In trying to find a way to describe how Schrauwen achieves this feat, it might be most appropriate to look at music. Certainly, music features in the graphic novel explicitly. Thibault wakes up with the song ‘Sex Machine’ in his head, an ironic theme song to the first two hours of his day given what can only be described as his ambivalent relationship to actual sex with his girlfriend, Migali, a visual artist who is on her way home after weeks spent engaged in collaborative art in an unnamed African village. While she has been immersed in African culture in reality, the closest Thibault gets is playing West African music on his turntable while imagining the band surrounding him in his unremarkable apartment. Another live music performance is featured when Nora, a previous love interest of Thibault’s, and Thibault’s cousin Rik, are depicted attending a piano concert, while – much later – a parallel is drawn between a mole on Nora’s face and the symbol for a pause in musical annotation.

However, the graphic novel’s musical connection runs deeper than these explicit references to artists, bands, and musical notation.
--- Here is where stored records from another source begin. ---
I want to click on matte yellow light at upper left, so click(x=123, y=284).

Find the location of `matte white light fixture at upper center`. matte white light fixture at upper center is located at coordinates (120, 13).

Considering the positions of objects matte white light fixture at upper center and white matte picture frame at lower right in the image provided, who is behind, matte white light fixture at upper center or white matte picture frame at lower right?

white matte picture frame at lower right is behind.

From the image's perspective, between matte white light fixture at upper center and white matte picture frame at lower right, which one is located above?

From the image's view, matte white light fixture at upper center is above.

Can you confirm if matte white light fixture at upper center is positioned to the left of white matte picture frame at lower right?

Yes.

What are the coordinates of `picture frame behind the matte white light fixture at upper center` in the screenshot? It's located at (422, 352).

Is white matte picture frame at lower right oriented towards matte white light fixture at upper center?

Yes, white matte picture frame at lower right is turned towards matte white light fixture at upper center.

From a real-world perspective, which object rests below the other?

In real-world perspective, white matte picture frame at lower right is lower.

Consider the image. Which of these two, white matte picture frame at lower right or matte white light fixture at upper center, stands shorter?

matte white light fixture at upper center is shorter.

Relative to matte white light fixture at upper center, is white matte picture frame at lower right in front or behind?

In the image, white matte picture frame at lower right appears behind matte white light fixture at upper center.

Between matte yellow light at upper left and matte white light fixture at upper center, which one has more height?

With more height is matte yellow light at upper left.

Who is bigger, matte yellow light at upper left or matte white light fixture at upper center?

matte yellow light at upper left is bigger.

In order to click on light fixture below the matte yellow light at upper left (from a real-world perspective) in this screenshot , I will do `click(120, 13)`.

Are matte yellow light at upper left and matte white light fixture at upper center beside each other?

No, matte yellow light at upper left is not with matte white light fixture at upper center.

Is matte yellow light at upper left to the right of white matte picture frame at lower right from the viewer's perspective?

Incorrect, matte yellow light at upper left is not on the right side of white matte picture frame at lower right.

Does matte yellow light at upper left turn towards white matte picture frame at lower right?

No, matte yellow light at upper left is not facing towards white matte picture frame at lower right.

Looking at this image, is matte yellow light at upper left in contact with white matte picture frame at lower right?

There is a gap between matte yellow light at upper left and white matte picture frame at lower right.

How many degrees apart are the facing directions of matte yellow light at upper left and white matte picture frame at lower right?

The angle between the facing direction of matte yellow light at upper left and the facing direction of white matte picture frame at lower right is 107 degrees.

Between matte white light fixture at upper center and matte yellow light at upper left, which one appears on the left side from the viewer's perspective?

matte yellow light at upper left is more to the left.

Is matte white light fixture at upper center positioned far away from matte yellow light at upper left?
Like a conductor on a stage, Schrauwen has utilised words, images, and the spatial elements of the page control the reader’s perception and experience. Indeed, Schrauwen is ever-present within the text. In the introduction, he provides ‘reading instructions’, along with a self-portrait, and later appears as an illustrated version of himself, to offer a brief commentary on his cousin’s character. Schrauwen’s illustration style is equal parts impressionistic and realistic, like a rough and slightly naïve rotoscope. Spatially, while he has chosen to depict the world of the text largely from eye-level in a series of close-ups, mid-shots and wide shots of the type familiar to filmgoers, there are instances of more dynamic representation, as the camera floats above our protagonist and even tours the galaxy, the latter a product of Thibault’s fantastical imaginings.

Reinforcing the link between layout and Thibault’s subjective experience, when he smokes marijuana, the panels depicting the experiences of the secondary characters whose experience he is not privy to, become far less linear. Some panels snake around the page, while the frames of others melt and merge together. At the same time, the page numbers become unmoored from their usual place at the bottom of the page, rearranging themselves almost randomly before disappearing altogether. Thibault’s thoughts are similarly jumbled, with some of his words appearing enlarged, making them impossible to read, while others run in circles and even backwards. It is in these moments that Sunday’s most outstanding – and most musical – feature can be seen clearly. This is what Daniel Albright has referred to as Modernist music’s ‘testing of the limits of aesthetic construction’. 

In these ways, this graphic novel defies categorisation. It is a depiction of banality that is anything but banal, and an exploration of the life of an unremarkable man that is nevertheless remarkable. In this way, it’s a book about all of us … whether we’d like to admit it or not. Thibault (or perhaps it is Olivier Schrauwen, speaking through Thibault) says as much when he suggests, ‘I’m holding up a mirror … so you can recognize your flawed selves.’ Sunday shows how, when viewed from the right perspective, what might otherwise be dismissed as a ‘wasted day’ can have value and – yes – even beauty.

 A version of this review will appear in print in IJOCA 26:2.